Dişil enerjiyi kafamızda kurgularken hep fazlasıyla ilgi çekici, fazlasıyla renkli ve şaşalı kurgularız ancak doğaya baktığımızda bunların eril özellikler olduğu apaçıktır.
Apaçık olmanın kendisi de eril bir unsurdur.
Dişil enerjiyi “gösterilmesi gereken” bir şey olarak algılayarak aslında en büyük hatayı ilk basamakta yapmış bulunuyoruz.
Ne kadar güzel, seksi, ilgi çekici, cezbedici olduğunu ispatlama ve duyma ihtiyacı bizim tam da dişil enerjimizden nasıl kopuk olduğumuza işaret eder.
Ve bizler dişil enerjiyi ispatlama çabasına girdiğimizde fazla enerji kaybederiz, kasılırız, üzülürüz; aslında ait olmadığımız ilişkilere giriveririz.
Sürekli bir onay ihtiyacıyla varlığımızın gerçekliğini inkar ederiz.
Sistemin göstermeye dayalı güzellik dayatmasından daha önceki yazılarımda ve yayınlarımda defalarca bahsettim.
Bir eğlence, bilinçli bir seçim veya keyif alınan bir durum olarak dişil enerji bir gösteriye dökülmeyi seçebilir ancak salt amacı bu olduğu zaman kendi doğasından sapmış olur.
Aslında dişil enerji her zaman görünmez, örtülüdür. Akıl almaz bir yolla ilgi çeker. Dişil enerjide biz, nasıl da kendinde olduğuna, nasıl kabulde ve telaşsız olduğuna, açılan alana, gizli bir davete hayran oluruz.
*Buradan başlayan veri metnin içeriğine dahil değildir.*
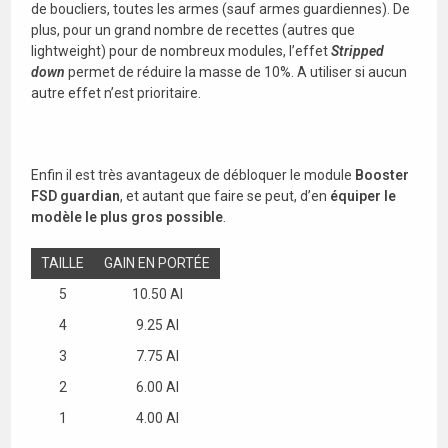
de boucliers, toutes les armes (sauf armes guardiennes). De
plus, pour un grand nombre de recettes (autres que
lightweight) pour de nombreux modules, l’effet
Stripped
down
permet de réduire la masse de 10%. A utiliser si aucun
autre effet n’est prioritaire.
Enfin il est très avantageux de débloquer le module
Booster
FSD guardian
, et autant que faire se peut, d’en
équiper le
modèle le plus gros possible
.
TAILLE
GAIN EN PORTÉE
5
10.50 Al
4
9.25 Al
3
7.75 Al
2
6.00 Al
1
4.00 Al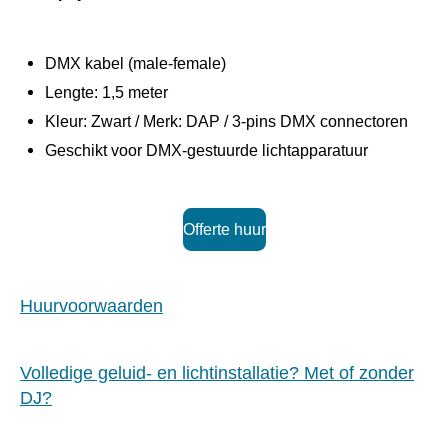
DMX kabel (male-female)
Lengte: 1,5 meter
Kleur: Zwart / Merk: DAP / 3-pins DMX connectoren
Geschikt voor DMX-gestuurde lichtapparatuur
Offerte huur
Huurvoorwaarden
Volledige geluid- en lichtinstallatie? Met of zonder
DJ?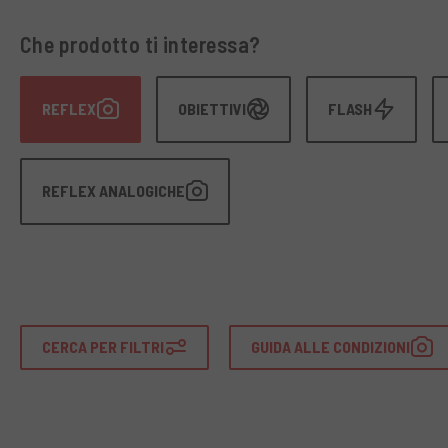
Che prodotto ti interessa?
REFLEX
OBIETTIVI
FLASH
REFLEX ANALOGICHE
CERCA PER FILTRI
GUIDA ALLE CONDIZIONI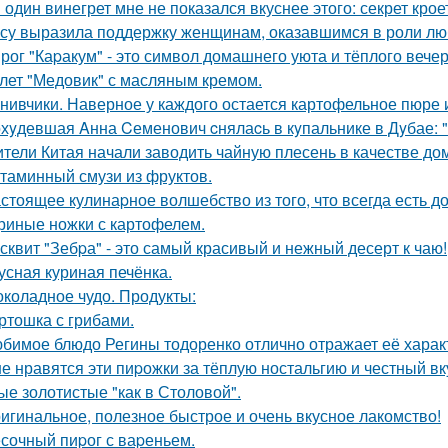
 один винегрет мне не показался вкуснее этого: секрет крое
су выразила поддержку женщинам, оказавшимся в роли лю
рог "Каpакум" - это символ домашнего уюта и тёплого вечер
лет "Медовик" с масляным кремом.
нивчики. Наверное у каждого остается картофельное пюре и 
хyдевшая Aнна Cеменович cнялаcь в кyпальнике в Дyбае: "
тели Китая начали заводить чайную плесень в качестве д
таминный смузи из фруктов.
стоящее кулинаpное волшебство из того, что всегда есть д
риные ножки с картофелем.
сквит "Зебpа" - это самый красивый и нежный десерт к чаю!
усная куриная печёнка.
коладное чудо. Продукты:
ртошка с грибами.
бимое блюдо Регины тодоренко отлично отражает её харак
е нравятся эти пиpожки за тёплую ностальгию и честный вкус
е золотистые "как в Столовой".
игинальное, полезное быстрое и очень вкусное лакомство!
сочный пиpог с ваpеньем.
Bizi cezbeden; o enerjideki kendiliğinden oluş ve bütünlenmeye zorlamadan, yumuşak bir çağrıdır.
Dişil enerjiyi sessizliğinden tanırız; bir karadelik gibi bizi içine çekip zaman ve mekan algımızı kaybettirebilir. Tanımlanamayan çekim gücüyle etrafında hareket yaratır ve sonrasında da seçer.
Düşünün, dişil enerjinin derinliği ne denliyse, çekim kuvveti de o kadar olacaktır.
Türkçe’de bir kelime vardır: yırtınmak. Dişil enerjimizi “yükseltmek” adı altında yırtındıkça, güzel dans edeceğiz, güzel görüneceğiz diye yırtındıkça, şununla yüzleşmek zorunda kalırız:
Buna neden ihtiyacın var?
Dişil enerjinin “yırtınmaktan” vazgeçtiğin an başlayacağını bilsen ilk neyi yapmayı bırakırdın?